A likely approach may be to refer to SBO rules that provide for a 10 percent threshold of significant beneficial interest. By that logic, only the entities and pooling investment funds with significant beneficial interest of 10 percent or more from India’s bordering nations, including China, should require Indian government approval.
Yet another way to look at it is from the PMLA perspective where different thresholds between 10-25 percent have been prescribed for identification of a beneficial owner. This approach seems to be more logical, considering the overall objective of the government to keep Chinese aggression in check. This has been tested and used as a KYC (know your customer) verification tool for beneficial owners of foreign portfolio investors in the past.
Similarly, Chinese investment in Indian alternative investment funds (AIFs) regulated by SEBI (Securities and Exchange Board of India) remains a grey zone. Also, the beneficial ownership determination in the context of AIFs may be challenging as beneficial ownership and significant beneficial ownership rules as laid down in the Indian Company Law are not applicable to AIFs. The AIFs being pooling funds follow ‘operational and management control’ led test, irrespective of the beneficial interest of investors. The government is also required to clear the air on Indian entities owned and controlled by an existing Chinese entity or a group of Chinese investors. It needs to be seen if that requires prior government approval for sectors falling under the 100 percent automatic route.

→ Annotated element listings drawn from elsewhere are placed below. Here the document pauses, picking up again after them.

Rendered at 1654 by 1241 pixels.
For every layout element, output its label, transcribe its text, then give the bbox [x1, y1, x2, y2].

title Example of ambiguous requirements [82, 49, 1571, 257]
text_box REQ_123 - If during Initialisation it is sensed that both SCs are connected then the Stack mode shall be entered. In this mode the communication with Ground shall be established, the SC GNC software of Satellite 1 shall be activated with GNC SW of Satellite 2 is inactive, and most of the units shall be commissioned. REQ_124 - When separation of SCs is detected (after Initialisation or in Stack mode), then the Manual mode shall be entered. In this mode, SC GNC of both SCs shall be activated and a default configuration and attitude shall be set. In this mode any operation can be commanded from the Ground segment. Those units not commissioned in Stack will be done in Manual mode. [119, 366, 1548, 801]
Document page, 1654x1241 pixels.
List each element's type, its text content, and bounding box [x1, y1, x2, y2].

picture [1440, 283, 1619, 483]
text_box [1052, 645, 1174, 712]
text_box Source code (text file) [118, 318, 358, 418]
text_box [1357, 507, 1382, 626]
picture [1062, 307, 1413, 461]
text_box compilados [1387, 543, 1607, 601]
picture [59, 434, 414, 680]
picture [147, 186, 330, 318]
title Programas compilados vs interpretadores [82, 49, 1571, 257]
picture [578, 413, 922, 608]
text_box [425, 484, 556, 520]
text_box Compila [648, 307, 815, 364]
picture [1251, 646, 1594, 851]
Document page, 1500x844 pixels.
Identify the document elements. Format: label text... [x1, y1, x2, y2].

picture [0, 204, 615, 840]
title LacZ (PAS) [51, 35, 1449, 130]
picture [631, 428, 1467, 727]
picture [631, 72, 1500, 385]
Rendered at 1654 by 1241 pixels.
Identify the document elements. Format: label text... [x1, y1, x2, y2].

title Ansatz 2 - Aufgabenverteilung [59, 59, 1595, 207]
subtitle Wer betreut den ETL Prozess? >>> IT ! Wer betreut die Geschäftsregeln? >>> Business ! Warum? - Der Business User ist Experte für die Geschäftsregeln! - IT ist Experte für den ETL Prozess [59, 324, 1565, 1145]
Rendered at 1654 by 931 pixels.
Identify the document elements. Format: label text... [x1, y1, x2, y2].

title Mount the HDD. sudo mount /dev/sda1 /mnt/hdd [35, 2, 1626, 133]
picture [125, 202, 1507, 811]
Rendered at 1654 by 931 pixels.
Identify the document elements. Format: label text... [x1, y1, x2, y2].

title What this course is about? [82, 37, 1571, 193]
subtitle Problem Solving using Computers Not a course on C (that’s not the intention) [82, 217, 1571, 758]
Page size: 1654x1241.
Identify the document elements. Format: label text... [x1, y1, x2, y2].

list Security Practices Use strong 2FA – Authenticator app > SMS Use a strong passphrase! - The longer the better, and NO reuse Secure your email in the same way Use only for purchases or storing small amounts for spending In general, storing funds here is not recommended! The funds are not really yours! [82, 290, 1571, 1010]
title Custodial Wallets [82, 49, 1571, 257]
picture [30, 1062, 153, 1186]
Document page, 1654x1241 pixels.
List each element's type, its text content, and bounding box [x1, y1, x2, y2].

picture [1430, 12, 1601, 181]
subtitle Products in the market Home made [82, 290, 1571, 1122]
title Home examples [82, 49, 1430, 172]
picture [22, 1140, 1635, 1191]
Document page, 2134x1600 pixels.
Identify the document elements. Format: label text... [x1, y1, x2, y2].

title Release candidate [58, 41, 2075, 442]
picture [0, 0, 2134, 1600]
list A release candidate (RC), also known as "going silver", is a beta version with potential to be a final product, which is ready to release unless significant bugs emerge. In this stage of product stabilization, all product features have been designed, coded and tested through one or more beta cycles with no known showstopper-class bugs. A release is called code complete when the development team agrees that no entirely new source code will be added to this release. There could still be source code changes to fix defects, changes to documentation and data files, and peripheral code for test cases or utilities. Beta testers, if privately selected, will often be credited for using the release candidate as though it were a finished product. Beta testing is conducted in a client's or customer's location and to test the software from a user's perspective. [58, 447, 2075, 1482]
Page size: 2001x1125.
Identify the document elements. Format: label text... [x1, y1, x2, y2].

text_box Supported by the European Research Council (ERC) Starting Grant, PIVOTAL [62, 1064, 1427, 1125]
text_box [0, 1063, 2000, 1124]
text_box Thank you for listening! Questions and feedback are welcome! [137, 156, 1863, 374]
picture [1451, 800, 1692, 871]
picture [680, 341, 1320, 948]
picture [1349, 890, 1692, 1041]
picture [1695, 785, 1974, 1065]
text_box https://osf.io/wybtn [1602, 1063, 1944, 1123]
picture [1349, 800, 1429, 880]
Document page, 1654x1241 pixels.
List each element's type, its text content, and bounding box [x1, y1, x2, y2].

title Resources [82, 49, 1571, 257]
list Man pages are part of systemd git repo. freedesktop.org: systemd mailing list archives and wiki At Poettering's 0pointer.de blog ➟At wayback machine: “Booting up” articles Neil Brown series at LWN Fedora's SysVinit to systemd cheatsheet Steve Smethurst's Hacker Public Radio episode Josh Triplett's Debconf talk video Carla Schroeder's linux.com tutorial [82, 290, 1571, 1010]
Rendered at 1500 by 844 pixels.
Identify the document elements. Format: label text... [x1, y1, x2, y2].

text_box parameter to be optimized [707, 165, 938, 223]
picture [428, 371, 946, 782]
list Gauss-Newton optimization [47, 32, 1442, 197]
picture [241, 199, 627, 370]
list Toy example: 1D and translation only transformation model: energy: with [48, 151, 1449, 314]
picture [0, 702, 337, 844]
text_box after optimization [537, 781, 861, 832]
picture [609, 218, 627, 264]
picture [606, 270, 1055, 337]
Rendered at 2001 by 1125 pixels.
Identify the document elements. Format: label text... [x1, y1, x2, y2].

The follow-on investment by existing Chinese investors in an Indian company and that of China’s Special Administrative Regions (SARs) such as Hong Kong, Macau and Taiwan are yet another tricky area to deal with. Whether they need prior government approval is still not clear.
With so much of friction in Indo-China ties and Chinese hot money fuelling India’s start-up ecosystem, the government felt it imperative to keep a hawkish eye on such incoming capital. This comes at a time when Indian companies are reeling under the COVID-19 impact. Their attractive valuations are making them a soft and easy target for a hostile takeover by cash-rich Chinese firms.
The implications for India’s unicorn club are huge as most of them have been funded directly or indirectly by listed and privately-held Chinese firms. That puts the onus on the government to set the record straight as India badly needs foreign capital in these turbulent times.Puneet Shah is a Partner with law firm IC Universal Legal, Mumbai. Views are personal.